Le 26/12/2011 05:23, Andrei Alexandrescu a écrit :
> On 12/25/11 8:56 PM, deadalnix wrote:
>> Le 25/12/2011 05:27, Andrei Alexandrescu a écrit :
>>> Got the GC book this morning, already read 2.5 chapters :o).
>>>
>>>
>>> Andrei
>>>
>>
>> You'll find that you can do a lot when GC is aware of immutability (in
>> functionnal languages, most things tends to be immutable).
>>
>> In the actual state of druntime, the GC is bad, but worse, cannot be
>> imporoved to take advantage of this, and never will unless a major
>> changement is done in GC interface.
>
> What changes do you have in mind?

I think GC should be aware of immutable/shared on type qualifier.

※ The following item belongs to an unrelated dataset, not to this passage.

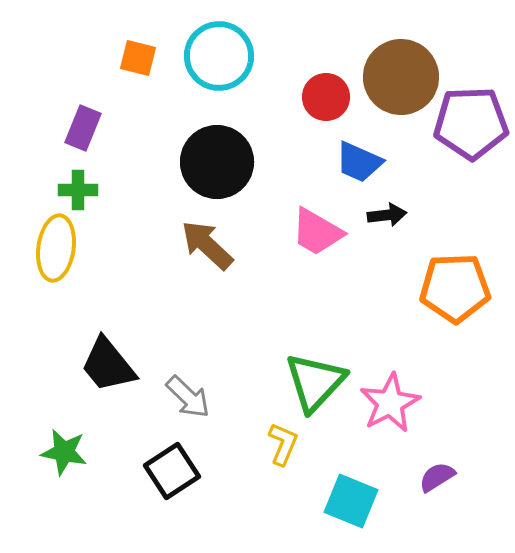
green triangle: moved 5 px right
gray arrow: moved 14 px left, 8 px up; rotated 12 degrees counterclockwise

Thread lcoal can be collected in a given thread without caring about 
others. immutable can be used as great advantage to collect concurrently.

>
> I've gone through a larger portion of the book and one thing has become
> very clear to me: we must improve the precision of the collector. This
> would be a gating feature towards taking the GC pretty much anywhere.
>
> As a first step, we must make all allocations except stack type-aware,
> and leave only the stack to be imprecise.
>

I dpo agree. However, this will generate a lot of code bloat. This seems 
to be an issue for many people (see topic on static this and executable 
size for more on that).

This tell us that we need a way to choose between GC. (just like JVM does).

For swap friendlyness, we can separate memory blocks that may contains 
pointer and the ones that cannot. If something is swapped, the GC 
soesn"t need to go throuw it and generate a huge amount of (slow as 
hell) IO.

For the same reason, we may want to use different memory blocks for TLS 
of each thread. If a thread is sleeping and swapped you don't want an 
working thread to prevent this memory to go on swap. The exemple or 
Chrome browser on a notebook is very explicit on that point : it has a 
huge memory footprint and will swap almost inevitably on thoses 
machines. However, it keep being fast because each tab has its own 
memory pool and a tab that hasn't the focus can be swapped almost 
completely. Firefox has a smaller memory fooprint, however, users 
complains more about its memory consuption. Because they are not aware 
of want is really different. Firefox consume less memory, but is way 
less cache friendly and slow down dramatically when it has to swap.

This is a big topic, and we may want to start a topic on that point 
specifically instead of hijacking this thread.